Casi un cuarto de siglo después, leo el prólogo que Sergio Bellver ha preparado para el libro Madrid, Nebraska y encuentro argumentos muy similares a los que sustentaban mi entonces polémico artículo. Si en aquel momento pensaba casi en solitario que ya en los cuentos de Ignacio Aldecoa se respiraba la cotidianidad en suspenso, casi minimalista, que muchos creían descubrir por vez primera en los relatos de Carver o de Richard Ford, hoy esa percepción está mucho más extendida. La más notable diferencia entre un realismo y otro estaba en los escenarios, en el telón de fondo: en los cuentos del bilbaíno podía ser un barrio de Madrid o un pueblo remoto de Castilla y en los de Carver o Ford una localidad de Montana o de Nebraska. Sin embargo, hoy, al comienzo de la segunda década del siglo XXI, cuando la globalización se ha extendido hasta extremos impensables hace sólo diez años, aquella diferencia entre nuestro realismo duro y directo de los cincuenta y el realismo sucio americano aplicada al cuento que hoy se escribe se han hecho menos evidentes: los paisajes también se han globalizado.

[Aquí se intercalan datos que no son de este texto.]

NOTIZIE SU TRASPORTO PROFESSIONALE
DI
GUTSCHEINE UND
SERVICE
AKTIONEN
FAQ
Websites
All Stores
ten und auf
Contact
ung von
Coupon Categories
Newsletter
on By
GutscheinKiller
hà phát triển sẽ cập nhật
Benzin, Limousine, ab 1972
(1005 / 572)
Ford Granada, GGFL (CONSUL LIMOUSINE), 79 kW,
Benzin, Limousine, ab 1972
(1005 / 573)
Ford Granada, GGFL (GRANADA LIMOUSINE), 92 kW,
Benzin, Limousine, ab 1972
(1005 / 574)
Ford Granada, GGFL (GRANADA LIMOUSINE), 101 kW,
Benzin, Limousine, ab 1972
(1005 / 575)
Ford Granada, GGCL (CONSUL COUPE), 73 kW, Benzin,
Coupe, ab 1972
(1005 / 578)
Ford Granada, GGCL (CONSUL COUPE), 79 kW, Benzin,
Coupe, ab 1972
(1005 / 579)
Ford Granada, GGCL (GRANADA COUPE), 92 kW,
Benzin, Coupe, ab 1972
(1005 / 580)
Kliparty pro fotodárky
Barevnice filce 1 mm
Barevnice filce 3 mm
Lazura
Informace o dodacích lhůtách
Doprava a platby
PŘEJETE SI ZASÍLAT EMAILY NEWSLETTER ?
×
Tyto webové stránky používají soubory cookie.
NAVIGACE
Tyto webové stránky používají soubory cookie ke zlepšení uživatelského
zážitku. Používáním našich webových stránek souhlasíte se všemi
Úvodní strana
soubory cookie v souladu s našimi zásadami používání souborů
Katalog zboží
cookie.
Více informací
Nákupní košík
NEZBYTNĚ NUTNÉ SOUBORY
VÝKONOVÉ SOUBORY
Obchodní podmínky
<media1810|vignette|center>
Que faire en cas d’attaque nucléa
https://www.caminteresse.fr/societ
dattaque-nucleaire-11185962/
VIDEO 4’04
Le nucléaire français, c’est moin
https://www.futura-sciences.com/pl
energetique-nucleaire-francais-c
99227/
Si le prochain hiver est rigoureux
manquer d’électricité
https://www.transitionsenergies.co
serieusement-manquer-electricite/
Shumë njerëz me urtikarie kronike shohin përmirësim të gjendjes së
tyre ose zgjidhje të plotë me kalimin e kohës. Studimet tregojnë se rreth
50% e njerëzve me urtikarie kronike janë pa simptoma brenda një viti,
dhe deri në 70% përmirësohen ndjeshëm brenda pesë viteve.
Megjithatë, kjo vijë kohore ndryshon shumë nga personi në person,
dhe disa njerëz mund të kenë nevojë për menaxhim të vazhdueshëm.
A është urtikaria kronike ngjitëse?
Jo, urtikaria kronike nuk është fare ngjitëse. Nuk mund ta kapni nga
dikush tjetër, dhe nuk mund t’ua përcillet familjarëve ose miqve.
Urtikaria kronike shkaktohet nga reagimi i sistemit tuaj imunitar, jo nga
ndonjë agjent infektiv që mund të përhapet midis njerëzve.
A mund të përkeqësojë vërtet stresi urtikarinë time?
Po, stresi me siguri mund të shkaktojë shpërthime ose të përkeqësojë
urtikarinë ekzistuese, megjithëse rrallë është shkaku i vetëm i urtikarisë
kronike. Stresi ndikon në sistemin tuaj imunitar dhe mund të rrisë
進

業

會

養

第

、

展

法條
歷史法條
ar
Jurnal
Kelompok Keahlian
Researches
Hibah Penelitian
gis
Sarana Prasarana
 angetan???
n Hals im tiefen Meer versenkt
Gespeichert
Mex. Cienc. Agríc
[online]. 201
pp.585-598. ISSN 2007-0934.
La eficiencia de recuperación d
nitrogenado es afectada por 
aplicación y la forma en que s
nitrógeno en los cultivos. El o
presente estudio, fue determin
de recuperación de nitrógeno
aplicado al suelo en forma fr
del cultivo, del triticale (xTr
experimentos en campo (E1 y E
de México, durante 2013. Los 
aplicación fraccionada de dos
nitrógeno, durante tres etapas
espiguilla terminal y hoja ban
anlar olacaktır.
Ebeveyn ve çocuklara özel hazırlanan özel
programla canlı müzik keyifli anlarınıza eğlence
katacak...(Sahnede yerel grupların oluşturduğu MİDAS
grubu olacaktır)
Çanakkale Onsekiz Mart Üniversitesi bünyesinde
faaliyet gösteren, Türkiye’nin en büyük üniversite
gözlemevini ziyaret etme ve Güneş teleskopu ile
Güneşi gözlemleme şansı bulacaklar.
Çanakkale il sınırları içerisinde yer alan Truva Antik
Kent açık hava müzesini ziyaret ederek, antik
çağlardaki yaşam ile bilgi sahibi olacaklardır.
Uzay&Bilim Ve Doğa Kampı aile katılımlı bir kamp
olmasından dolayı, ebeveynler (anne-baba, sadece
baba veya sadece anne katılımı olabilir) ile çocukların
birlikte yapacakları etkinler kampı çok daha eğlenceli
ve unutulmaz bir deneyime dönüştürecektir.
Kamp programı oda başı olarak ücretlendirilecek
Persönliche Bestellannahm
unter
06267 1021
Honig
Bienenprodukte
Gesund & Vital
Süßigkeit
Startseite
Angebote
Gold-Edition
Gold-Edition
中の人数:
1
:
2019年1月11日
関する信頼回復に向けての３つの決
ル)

Desde los años noventa, nuestros más jóvenes escritores de relatos han tenido en la short story norteamericana del realismo de los ochenta un referente más o menos explícito. Incluso autores anteriores como Cheever, Faulkner, Salinger, Hemingway, Kerouac (cuyo On the road ha seguido influyendo en los más jóvenes) o Melville, han dejado su impronta en buena parte de ellos. Sin embargo, ese fenómeno en pocas ocasiones se ha puesto de relieve. Casi todas las antologías de nuevos narradores lo han obviado. Incluso algunas editoriales, especialmente beligerantes en la defensa del género hasta el punto de situarse como referentes (pienso en Páginas de Espuma, en Menoscuarto), han dejado de lado esa circunstancia.
Sergio Bellver ha tenido la inteligencia de captar esa respiración, esa empatía, una empatía que es mucho más que una influencia literaria. Está estrechamente vinculada al ecosistema social y cultural que, en la última década, se ha ido extendiendo en el mundo. Internet de un lado, los esfuerzos de una revista emblemática en la promoción del cuento norteamericano como Granta, la creciente presencia de las series norteamericanas en las cadenas de televisión de nuestro país y el peso del cine independiente USA (comenzando por el del alemán Wim Wenders en con su ya clásico París, Texas y acabando con Cassavetes o David Lynch, cuya serie Twin Peaks tuvo un notable impacto en la generación que, a principios de los noventa comenzó a madurar a la vez que se consolidaban las cadenas privadas de TV). Sí, el cine, la literatura, ahora las redes sociales y, de manera muy especial, los viajes de estudios o de intercambio, que dejaron de ser el privilegio de una minoría para formar parte de una práctica muy extendida en los últimos treinta años, incluso en la llamada clase media (también en la media-baja), han contribuido a convertir las largas carreteras que unen, a través de miles de kilómetros, las costas Este y Oeste de Estados Unidos, los bares perdidos en medio de la nada, las ciudades de rascacielos inverosímiles y trastiendas miserables, en parte de un paisaje que nos pertenece, que ha pasado a formar parte de nuestra cosmovisión. Así lo evidencian los veintiún narradores que Bellver ha seleccionado para Madrid, Nebraska. El mayor, Pedro Sorela, nacido en 1951 y adscribible a una hipotética generación de los ochenta; el más joven, David Aliaga, acido en 1989. En medio, autores nacidos en los sesenta como Esther García Llovet, German Sierra, Eloy Tizón o Ismael Grasa, en los setenta como Óscar Esquivias, Paula Lapido, Blanca Riestra o David Ruiz, o en los ochenta, como Martín Candeira o Cristian Crusat.
Termino con una pequeña licencia personal: el título del libro, Madrid, Nebraska, responde, tal y como explica Bellver, a la situación geográfica de "un villorrio con apenas dos centenares de habitantes y un puñado de casas" llamado Madrid, perteneciente a ese estado. Cuando, hace algo así como quince años, escribí la novela La mujer muerta, hice que uno de mis personajes, un supuesto narrador norteamericano coetáneo de la "generación perdida", fuera oriundo de Nebraska. Una feliz y extraña casualidad.